Pack a shower cap and rubber flip-flops. Showering every day helps you feel more “human”, but you may not always feel like washing your hair, so the cap is handy and the flip-flops make you feel more secure on the wet surface.

Bring “day” clothes and “night” clothes. When you’re feeling low, post op, putting on fresh clothes each morning and night will help you feel a little more “normal” and improve your mental health.

Bring peppermint tablets and prune juice – a godsend. (If you know, you know.)

Once the catheter has been removed, get out of bed as soon as you can. Walking significantly helps speed up recovery.

You may not feel like reading a book or even a magazine. Avail of the wifi to access a frivolous, lighthearted series online which requires little concentration.

Download short breathing exercises. If you’re used to operating at a high level, it can be difficult to be restricted, so 10-minute meditation apps can really help restore calm.

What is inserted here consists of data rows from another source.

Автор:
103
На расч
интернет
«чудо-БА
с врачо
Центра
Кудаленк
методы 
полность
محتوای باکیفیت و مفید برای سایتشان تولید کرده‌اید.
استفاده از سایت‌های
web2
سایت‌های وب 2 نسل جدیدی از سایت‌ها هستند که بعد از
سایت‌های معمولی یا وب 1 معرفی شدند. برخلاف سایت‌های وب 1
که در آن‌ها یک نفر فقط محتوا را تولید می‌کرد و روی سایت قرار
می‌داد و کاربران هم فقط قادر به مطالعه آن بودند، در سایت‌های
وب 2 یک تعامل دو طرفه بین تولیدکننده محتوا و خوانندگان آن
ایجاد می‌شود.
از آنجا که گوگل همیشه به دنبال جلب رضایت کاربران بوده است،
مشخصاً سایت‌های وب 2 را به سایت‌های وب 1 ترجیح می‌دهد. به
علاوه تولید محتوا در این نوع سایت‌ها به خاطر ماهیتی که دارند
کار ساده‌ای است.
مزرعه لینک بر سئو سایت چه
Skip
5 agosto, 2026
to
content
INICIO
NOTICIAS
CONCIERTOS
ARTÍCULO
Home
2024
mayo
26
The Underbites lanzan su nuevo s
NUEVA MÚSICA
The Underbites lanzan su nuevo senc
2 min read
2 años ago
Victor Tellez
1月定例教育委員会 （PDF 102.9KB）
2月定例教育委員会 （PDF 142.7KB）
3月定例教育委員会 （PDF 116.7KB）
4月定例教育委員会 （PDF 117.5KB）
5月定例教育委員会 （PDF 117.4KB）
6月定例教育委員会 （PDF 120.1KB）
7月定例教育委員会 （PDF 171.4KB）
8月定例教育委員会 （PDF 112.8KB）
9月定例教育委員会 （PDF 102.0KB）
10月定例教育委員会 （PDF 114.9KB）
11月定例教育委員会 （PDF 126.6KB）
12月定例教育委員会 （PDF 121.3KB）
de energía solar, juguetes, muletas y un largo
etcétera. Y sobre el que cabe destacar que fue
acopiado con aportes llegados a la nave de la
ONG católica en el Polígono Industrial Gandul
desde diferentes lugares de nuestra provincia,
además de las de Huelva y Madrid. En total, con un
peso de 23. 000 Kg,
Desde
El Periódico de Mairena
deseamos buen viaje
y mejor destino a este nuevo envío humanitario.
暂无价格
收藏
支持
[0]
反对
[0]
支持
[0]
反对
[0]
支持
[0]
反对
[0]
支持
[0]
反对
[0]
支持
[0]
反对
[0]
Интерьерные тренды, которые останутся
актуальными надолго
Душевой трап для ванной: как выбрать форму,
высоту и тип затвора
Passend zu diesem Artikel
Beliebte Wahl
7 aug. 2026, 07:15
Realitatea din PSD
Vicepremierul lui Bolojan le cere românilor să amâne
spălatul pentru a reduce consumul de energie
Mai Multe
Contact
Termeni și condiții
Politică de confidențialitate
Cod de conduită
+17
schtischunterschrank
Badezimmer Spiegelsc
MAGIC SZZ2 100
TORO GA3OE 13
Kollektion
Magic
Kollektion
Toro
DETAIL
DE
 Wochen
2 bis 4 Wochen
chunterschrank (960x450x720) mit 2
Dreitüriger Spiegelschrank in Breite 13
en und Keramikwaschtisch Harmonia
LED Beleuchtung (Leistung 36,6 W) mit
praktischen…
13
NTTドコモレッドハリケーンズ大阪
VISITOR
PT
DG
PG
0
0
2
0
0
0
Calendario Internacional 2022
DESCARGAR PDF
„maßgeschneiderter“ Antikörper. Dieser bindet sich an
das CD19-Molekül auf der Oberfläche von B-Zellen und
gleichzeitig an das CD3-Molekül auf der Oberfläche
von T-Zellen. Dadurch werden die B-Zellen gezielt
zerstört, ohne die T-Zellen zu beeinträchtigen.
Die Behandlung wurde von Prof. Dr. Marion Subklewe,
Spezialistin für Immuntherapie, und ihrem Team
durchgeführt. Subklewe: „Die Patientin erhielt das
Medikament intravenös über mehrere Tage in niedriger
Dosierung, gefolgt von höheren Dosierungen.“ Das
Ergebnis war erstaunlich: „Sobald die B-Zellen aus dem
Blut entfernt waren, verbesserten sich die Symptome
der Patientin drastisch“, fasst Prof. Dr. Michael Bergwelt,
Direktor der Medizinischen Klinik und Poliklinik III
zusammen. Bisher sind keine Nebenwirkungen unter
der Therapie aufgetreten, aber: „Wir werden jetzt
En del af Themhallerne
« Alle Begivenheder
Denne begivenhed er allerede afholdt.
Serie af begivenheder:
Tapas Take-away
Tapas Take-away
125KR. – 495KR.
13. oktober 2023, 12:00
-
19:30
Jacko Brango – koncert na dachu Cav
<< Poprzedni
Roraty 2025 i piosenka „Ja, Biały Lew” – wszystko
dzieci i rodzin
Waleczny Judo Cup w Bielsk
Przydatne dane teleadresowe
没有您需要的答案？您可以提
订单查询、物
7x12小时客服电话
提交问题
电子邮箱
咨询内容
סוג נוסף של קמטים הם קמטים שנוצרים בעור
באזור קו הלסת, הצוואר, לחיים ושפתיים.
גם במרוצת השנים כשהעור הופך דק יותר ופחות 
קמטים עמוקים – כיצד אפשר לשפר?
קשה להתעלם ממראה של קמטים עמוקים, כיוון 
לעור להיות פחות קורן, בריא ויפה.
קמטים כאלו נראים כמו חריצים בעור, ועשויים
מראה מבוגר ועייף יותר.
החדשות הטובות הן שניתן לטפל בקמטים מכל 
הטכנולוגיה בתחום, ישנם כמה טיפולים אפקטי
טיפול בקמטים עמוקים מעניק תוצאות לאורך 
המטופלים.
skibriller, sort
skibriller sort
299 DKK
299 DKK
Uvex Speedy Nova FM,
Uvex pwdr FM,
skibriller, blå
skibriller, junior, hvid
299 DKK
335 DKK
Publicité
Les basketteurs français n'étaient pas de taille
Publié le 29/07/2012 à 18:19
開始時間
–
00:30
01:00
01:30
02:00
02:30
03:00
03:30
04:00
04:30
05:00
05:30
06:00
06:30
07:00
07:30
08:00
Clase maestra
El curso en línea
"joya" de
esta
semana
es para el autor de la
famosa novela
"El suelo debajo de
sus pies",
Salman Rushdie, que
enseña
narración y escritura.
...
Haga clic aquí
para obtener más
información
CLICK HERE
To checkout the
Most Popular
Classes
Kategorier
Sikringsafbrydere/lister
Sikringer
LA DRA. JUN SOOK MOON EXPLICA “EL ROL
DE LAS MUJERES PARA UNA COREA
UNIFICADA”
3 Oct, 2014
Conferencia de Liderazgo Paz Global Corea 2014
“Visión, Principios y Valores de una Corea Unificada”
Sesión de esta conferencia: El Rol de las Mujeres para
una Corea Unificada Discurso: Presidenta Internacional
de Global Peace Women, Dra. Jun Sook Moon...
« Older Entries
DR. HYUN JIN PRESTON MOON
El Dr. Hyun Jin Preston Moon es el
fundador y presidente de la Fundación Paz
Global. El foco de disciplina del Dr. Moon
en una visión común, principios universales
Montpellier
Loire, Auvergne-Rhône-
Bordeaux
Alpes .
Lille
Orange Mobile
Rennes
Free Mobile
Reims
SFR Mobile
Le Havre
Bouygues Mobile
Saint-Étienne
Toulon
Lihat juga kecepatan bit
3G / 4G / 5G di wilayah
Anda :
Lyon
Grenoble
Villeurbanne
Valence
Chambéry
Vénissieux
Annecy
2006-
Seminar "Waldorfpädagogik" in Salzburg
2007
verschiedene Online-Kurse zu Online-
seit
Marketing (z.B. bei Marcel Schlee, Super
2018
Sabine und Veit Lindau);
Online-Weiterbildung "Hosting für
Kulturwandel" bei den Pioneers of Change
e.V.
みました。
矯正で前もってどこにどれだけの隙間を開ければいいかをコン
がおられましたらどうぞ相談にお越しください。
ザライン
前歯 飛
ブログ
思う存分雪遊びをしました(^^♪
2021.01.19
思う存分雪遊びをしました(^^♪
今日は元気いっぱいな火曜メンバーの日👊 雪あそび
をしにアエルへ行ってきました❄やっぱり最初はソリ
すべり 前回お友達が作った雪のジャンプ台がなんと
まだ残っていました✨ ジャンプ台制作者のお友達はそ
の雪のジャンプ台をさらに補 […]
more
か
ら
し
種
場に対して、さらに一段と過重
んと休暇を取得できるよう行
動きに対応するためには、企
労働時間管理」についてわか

Don’t be afraid to ask for a painkiller. With resources under pressure, nurses may not get to you as often as you’d like, so keep track of the hours since you last received medication.

Practise gratitude and bring a pen and thank-you cards. At the end of your hospital stay, you will feel eternally grateful to all the staff who helped you when you were likely at your lowest. Acknowledging their support in this simple way will make them and you feel better.

At Home:

Upon discharge from the hospital, ask whoever is picking you up to bring a small cushion. Place the cushion between your abdomen and the seat belt to relieve pressure.

Put two extra pillows in your bed – one to support your back and one to prop up your abdomen; it will help in terms of getting a few extra hours of sleep.

A litter grabber will be your best friend. You won’t be able to bend down for a few weeks and it’s annoying to be asking others to pick up items all the time. Simple things such as dropping the lid of the toothpaste can be stressful, and the grabber means you can pick it up easily and hold on to some level of independence.

Gradually increase walking. The recommended advice is to start off achieving five minutes and, if you feel able for it, add five minutes every day on a flat surface.

Keep a diary. On difficult days, read back over the previous few days/weeks and you’ll soon feel a little better about how far you’ve come on your recovery journey.

While your insides adapt to the changes, stick to a nutritious but bland diet to lessen those difficult wind pains.

Accept help. If friends/family volunteer with meals or house cleaning, welcome the support.

Avail of online support groups. Reaching out to others who have gone through similar experiences for advice/support can be hugely beneficial. I continue to find two Facebook pages helpful: Hysterectomy Ireland and The Irish Menopause.

The chronic fatigue can knock you sideways, so if this is a side-effect for you, take short afternoon naps that will provide enough energy to power on for the rest of the evening.

Your stomach can be swollen, crampy and puffy for quite some time. It is a strange sensation but will eventually subside. Eat well, move more, talk through your experience and you will come out the other side. Best of luck in your individual recovery journey!